───── KUTIPAN TEKS

GEOFOREST WATU PAYUNG
Pengger Versi Update

Turunan, Girisuko, Panggang, Kabupaten Gunungkidul 55872, Daerah Istimewa Yogyakarta 0877-3972-7837 Lihat peta

Sudah banyak yang tahu mengenai Hutan Pinus Pengger, wanawisata favorit netizen. Namun hampir belum ada yang tahu tentang Geoforest Watu Payung, wanawisata baru yang serupa tapi tak sama dengan Pengger.

Diperbarui tgl 23 Desember 2021

Suasana di Sekitar <i>Hasta Apsari</i>

Suasana di Sekitar Hasta Apsari
(YogYes.com / Jaya Tri Hartono)

──────────

▶ [TUGAS YANG DIKERJAKAN]
a) Menurut teks tentang Geoforest Watu Payung, kapan halaman itu terakhir diperbarui?
b) Salin bagian teks tentang Geoforest Watu Payung dari "Sudah banyak yang" sampai "sama dengan Pengger.", tanpa mengubah satu huruf pun.

───── DATA UNTUK DIPERIKSA

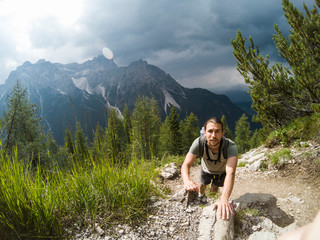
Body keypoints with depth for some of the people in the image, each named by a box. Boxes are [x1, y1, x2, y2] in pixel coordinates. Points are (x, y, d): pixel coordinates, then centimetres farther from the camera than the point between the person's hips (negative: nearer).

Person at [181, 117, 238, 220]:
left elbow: (230, 172, -55)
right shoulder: (198, 143, -39)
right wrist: (187, 180, -64)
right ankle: (200, 196, 56)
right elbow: (186, 165, -40)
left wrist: (224, 199, -71)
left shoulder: (231, 146, -44)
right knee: (202, 185, 19)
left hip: (221, 172, -1)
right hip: (206, 170, 1)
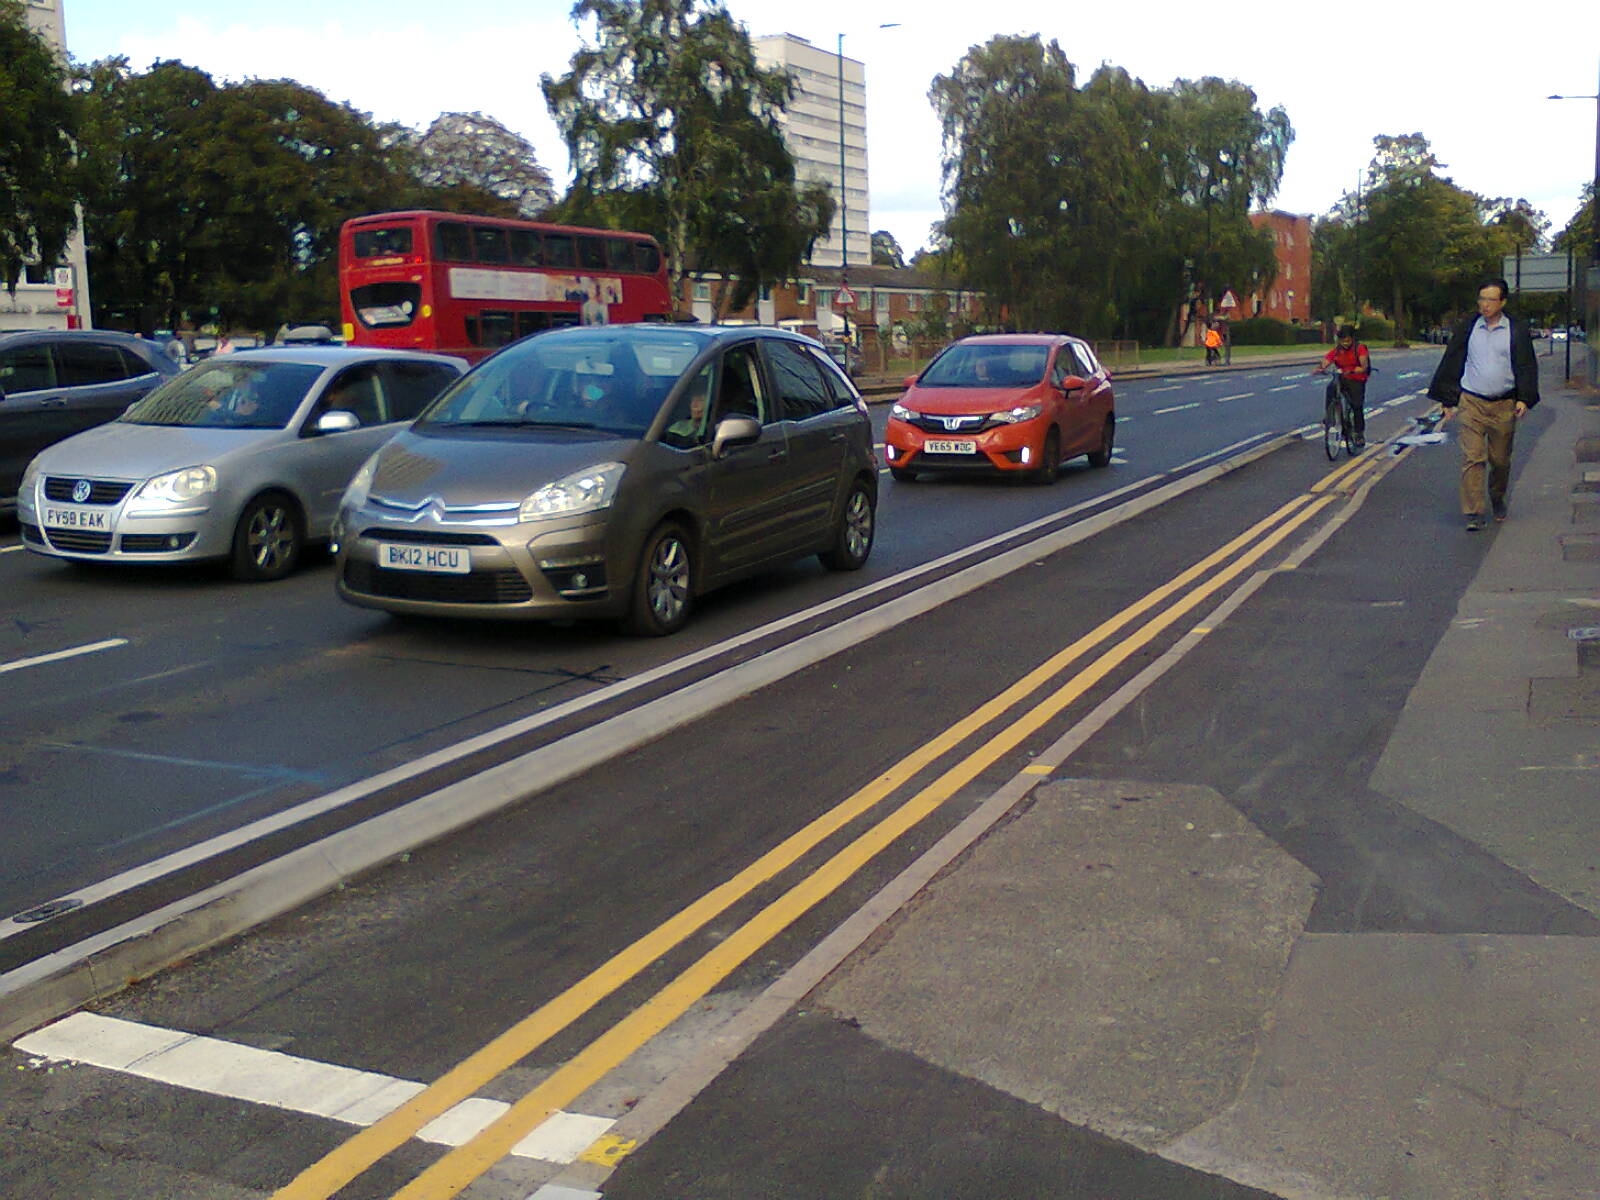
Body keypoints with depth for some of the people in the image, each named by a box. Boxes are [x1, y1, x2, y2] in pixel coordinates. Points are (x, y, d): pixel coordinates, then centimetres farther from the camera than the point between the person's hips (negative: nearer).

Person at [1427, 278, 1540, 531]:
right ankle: (1473, 513, -11)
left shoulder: (1517, 330, 3)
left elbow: (1527, 366, 4)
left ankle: (1497, 500, 35)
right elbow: (1451, 364, 10)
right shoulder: (1467, 328, 5)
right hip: (1472, 403, 0)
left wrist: (1525, 399, -8)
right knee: (1472, 458, -9)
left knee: (1500, 460, 10)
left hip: (1504, 406, 0)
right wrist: (1447, 400, 9)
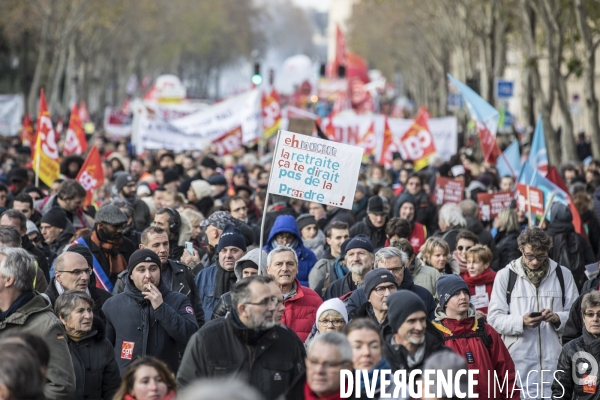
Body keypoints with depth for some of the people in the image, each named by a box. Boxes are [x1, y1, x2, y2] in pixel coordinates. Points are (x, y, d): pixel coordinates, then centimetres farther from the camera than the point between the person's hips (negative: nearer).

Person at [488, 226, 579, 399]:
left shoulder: (563, 275, 10)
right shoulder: (505, 275, 5)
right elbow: (494, 318, 0)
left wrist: (558, 318, -11)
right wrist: (521, 322, -17)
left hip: (555, 361, 1)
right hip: (519, 362, -1)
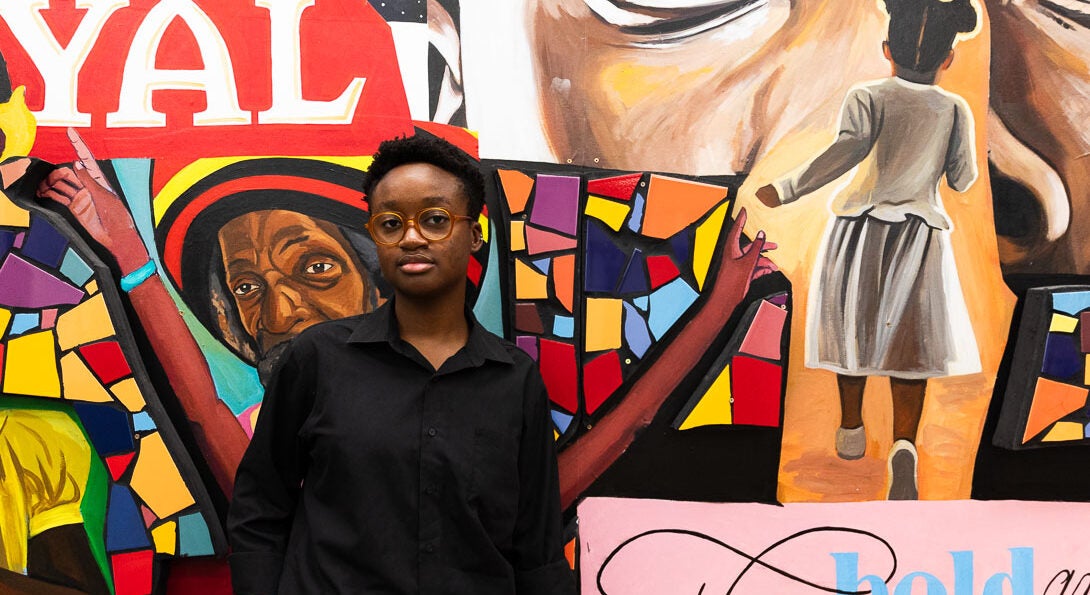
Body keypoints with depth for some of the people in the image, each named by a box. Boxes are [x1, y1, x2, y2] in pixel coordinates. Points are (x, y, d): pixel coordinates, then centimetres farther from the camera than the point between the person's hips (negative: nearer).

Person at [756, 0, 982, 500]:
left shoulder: (868, 98, -7)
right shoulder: (954, 110, 0)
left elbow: (850, 147, -24)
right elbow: (962, 181, 7)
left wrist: (786, 191, -24)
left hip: (858, 231, 0)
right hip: (917, 237, 0)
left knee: (853, 328, 18)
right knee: (908, 345, 1)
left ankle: (851, 431, 33)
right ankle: (904, 448, -19)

──────────

▶ [JAWABAN]
a) Halaman itu diperbarui pada 23 Desember 2021.

b)
Sudah banyak yang tahu mengenai Hutan Pinus Pengger, wanawisata favorit netizen. Namun hampir belum ada yang tahu tentang Geoforest Watu Payung, wanawisata baru yang serupa tapi tak sama dengan Pengger.